6. The UFA testing apparatus of claim 4, wherein the lowest bars being a predetermined height above the floor.

7. A UFA testing system, comprising:

a UFA testing apparatus, including a testing rack and a plurality of field strength probes mounted on the testing rack;

an antenna;

a computer, connected to the antenna;

a power meter, connected to the UFA testing apparatus;

a power amplifier, connected to the power meter;

a signal generator, connected to the power amplifier;

wherein the plurality of field strength probes are positioned on a vertical plane and form a probe grid array corresponding to the testing points of the UFA test, the antenna is aimed at the probe grid array, the signal generator generates signal in different transmit frequencies, the signal is transmitted to the plurality of field strength probes by the power amplifier, the power meter, and the antenna, the computer analyzes the data read by the plurality of field strength probes in different frequencies and determines whether the UFA has substantially uniformity.

8. The UFA testing system of claim 7, wherein the antenna aims at the plurality of field strength probes at horizontal polarity and vertical polarity respectively.

9. The UFA testing system of claim 7, wherein the transmission frequency includes a first frequency band and a second frequency band, when the first frequency band is a high frequency band, the second frequency band is a low frequency band; when the first frequency band is a low frequency band, the second frequency band is a high frequency band.

10. The UFA testing system of claim 9, wherein the low frequency band with a range of 80 MHz-1000 MHz, the high frequency band with a range of 1 GHz-3 GHz.

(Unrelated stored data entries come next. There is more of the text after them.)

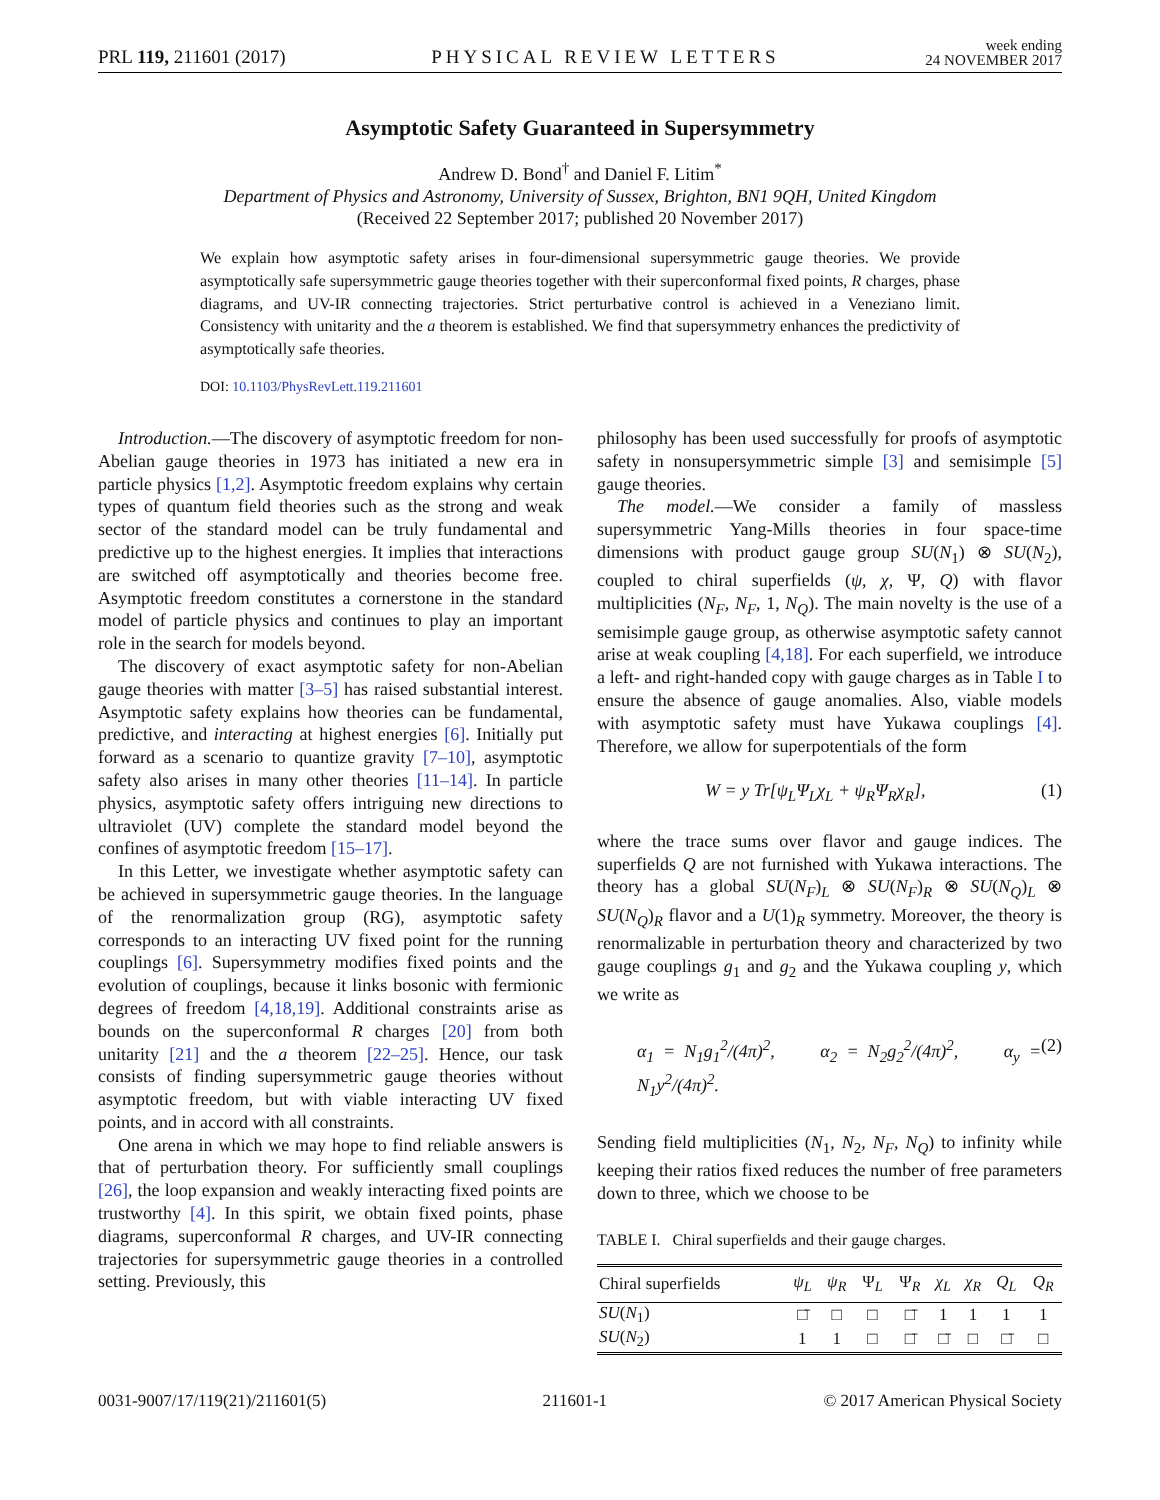PRL 119, 211601 (2017) PHYSICAL REVIEW LETTERS week ending
24 NOVEMBER 2017
Asymptotic Safety Guaranteed in Supersymmetry
Andrew D. Bond<sup>†</sup> and Daniel F. Litim<sup>*</sup>
Department of Physics and Astronomy, University of Sussex, Brighton, BN1 9QH, United Kingdom
(Received 22 September 2017; published 20 November 2017)
We explain how asymptotic safety arises in four-dimensional supersymmetric gauge theories. We provide asymptotically safe supersymmetric gauge theories together with their superconformal fixed points, R charges, phase diagrams, and UV-IR connecting trajectories. Strict perturbative control is achieved in a Veneziano limit. Consistency with unitarity and the a theorem is established. We find that supersymmetry enhances the predictivity of asymptotically safe theories.
DOI: 10.1103/PhysRevLett.119.211601
Introduction.—The discovery of asymptotic freedom for non-Abelian gauge theories in 1973 has initiated a new era in particle physics [1,2]. Asymptotic freedom explains why certain types of quantum field theories such as the strong and weak sector of the standard model can be truly fundamental and predictive up to the highest energies. It implies that interactions are switched off asymptotically and theories become free. Asymptotic freedom constitutes a cornerstone in the standard model of particle physics and continues to play an important role in the search for models beyond.
The discovery of exact asymptotic safety for non-Abelian gauge theories with matter [3–5] has raised substantial interest. Asymptotic safety explains how theories can be fundamental, predictive, and interacting at highest energies [6]. Initially put forward as a scenario to quantize gravity [7–10], asymptotic safety also arises in many other theories [11–14]. In particle physics, asymptotic safety offers intriguing new directions to ultraviolet (UV) complete the standard model beyond the confines of asymptotic freedom [15–17].
In this Letter, we investigate whether asymptotic safety can be achieved in supersymmetric gauge theories. In the language of the renormalization group (RG), asymptotic safety corresponds to an interacting UV fixed point for the running couplings [6]. Supersymmetry modifies fixed points and the evolution of couplings, because it links bosonic with fermionic degrees of freedom [4,18,19]. Additional constraints arise as bounds on the superconformal R charges [20] from both unitarity [21] and the a theorem [22–25]. Hence, our task consists of finding supersymmetric gauge theories without asymptotic freedom, but with viable interacting UV fixed points, and in accord with all constraints.
One arena in which we may hope to find reliable answers is that of perturbation theory. For sufficiently small couplings [26], the loop expansion and weakly interacting fixed points are trustworthy [4]. In this spirit, we obtain fixed points, phase diagrams, superconformal R charges, and UV-IR connecting trajectories for supersymmetric gauge theories in a controlled setting. Previously, this
philosophy has been used successfully for proofs of asymptotic safety in nonsupersymmetric simple [3] and semisimple [5] gauge theories.
The model.—We consider a family of massless supersymmetric Yang-Mills theories in four space-time dimensions with product gauge group SU(N<sub>1</sub>) ⊗ SU(N<sub>2</sub>), coupled to chiral superfields (ψ, χ, Ψ, Q) with flavor multiplicities (N<sub>F</sub>, N<sub>F</sub>, 1, N<sub>Q</sub>). The main novelty is the use of a semisimple gauge group, as otherwise asymptotic safety cannot arise at weak coupling [4,18]. For each superfield, we introduce a left- and right-handed copy with gauge charges as in Table I to ensure the absence of gauge anomalies. Also, viable models with asymptotic safety must have Yukawa couplings [4]. Therefore, we allow for superpotentials of the form
W = y Tr[ψ<sub>L</sub>Ψ<sub>L</sub>χ<sub>L</sub> + ψ<sub>R</sub>Ψ<sub>R</sub>χ<sub>R</sub>], (1)
where the trace sums over flavor and gauge indices. The superfields Q are not furnished with Yukawa interactions. The theory has a global SU(N<sub>F</sub>)<sub>L</sub> ⊗ SU(N<sub>F</sub>)<sub>R</sub> ⊗ SU(N<sub>Q</sub>)<sub>L</sub> ⊗ SU(N<sub>Q</sub>)<sub>R</sub> flavor and a U(1)<sub>R</sub> symmetry. Moreover, the theory is renormalizable in perturbation theory and characterized by two gauge couplings g<sub>1</sub> and g<sub>2</sub> and the Yukawa coupling y, which we write as
α<sub>1</sub> = N<sub>1</sub>g<sub>1</sub><sup>2</sup>/(4π)<sup>2</sup>, α<sub>2</sub> = N<sub>2</sub>g<sub>2</sub><sup>2</sup>/(4π)<sup>2</sup>, α<sub>y</sub> = N<sub>1</sub>y<sup>2</sup>/(4π)<sup>2</sup>. (2)
Sending field multiplicities (N<sub>1</sub>, N<sub>2</sub>, N<sub>F</sub>, N<sub>Q</sub>) to infinity while keeping their ratios fixed reduces the number of free parameters down to three, which we choose to be
TABLE I. Chiral superfields and their gauge charges.
| Chiral superfields | ψ<sub>L</sub> | ψ<sub>R</sub> | Ψ<sub>L</sub> | Ψ<sub>R</sub> | χ<sub>L</sub> | χ<sub>R</sub> | Q<sub>L</sub> | Q<sub>R</sub> |
| --- | --- | --- | --- | --- | --- | --- | --- | --- |
| SU ( N<sub>1</sub>) | □̄ | □ | □ | □̄ | 1 | 1 | 1 | 1 |
| SU ( N<sub>2</sub>) | 1 | 1 | □ | □̄ | □̄ | □ | □̄ | □ |
0031-9007/17/119(21)/211601(5) 211601-1 © 2017 American Physical Society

11. The UFA testing system of claim 9, wherein the antenna is spaced from the UFA testing apparatus of a predetermined distance.

12. A UFA testing method, comprising the following steps:

placing a UFA testing apparatus in a UFA, and ensuring a plurality of field strength probes are respectively positioned according to a corresponding the testing point of the UFA;

measuring the UFA in a first frequency band;

changing an antenna for a UFA test in a second frequency band;

measuring the UFA in the second frequency band;

determining the testing result.

13. The UFA testing method of claim 12, the step of measuring the UFA in the first and second frequency band further comprising:

transmitting a signal with predetermined antenna polarity to the probe grid array corresponding to the testing points of the UFA test;

regulating the transmission frequency, to make one of the field strength probe read a predetermined data, recording the present transmission power and the data read by each field strength probe;

increasing the transmission frequency until reaching the upper limit of the frequency band;

recording the transmission power corresponding to each frequency point and the data read by each field strength probe;

changing the polarity of the signal;

repeating the above steps.

14. The UFA testing method of claim 12, wherein when the first frequency band is a high frequency band, the second frequency band is a low frequency band; when the first frequency band is a low frequency band, the second frequency band is a high frequency band.

15. The UFA testing method of claim 14, wherein the low frequency band with a range of 80 MHz-1000 MHz, the high frequency band with a range of 1 GHz-3 GHz.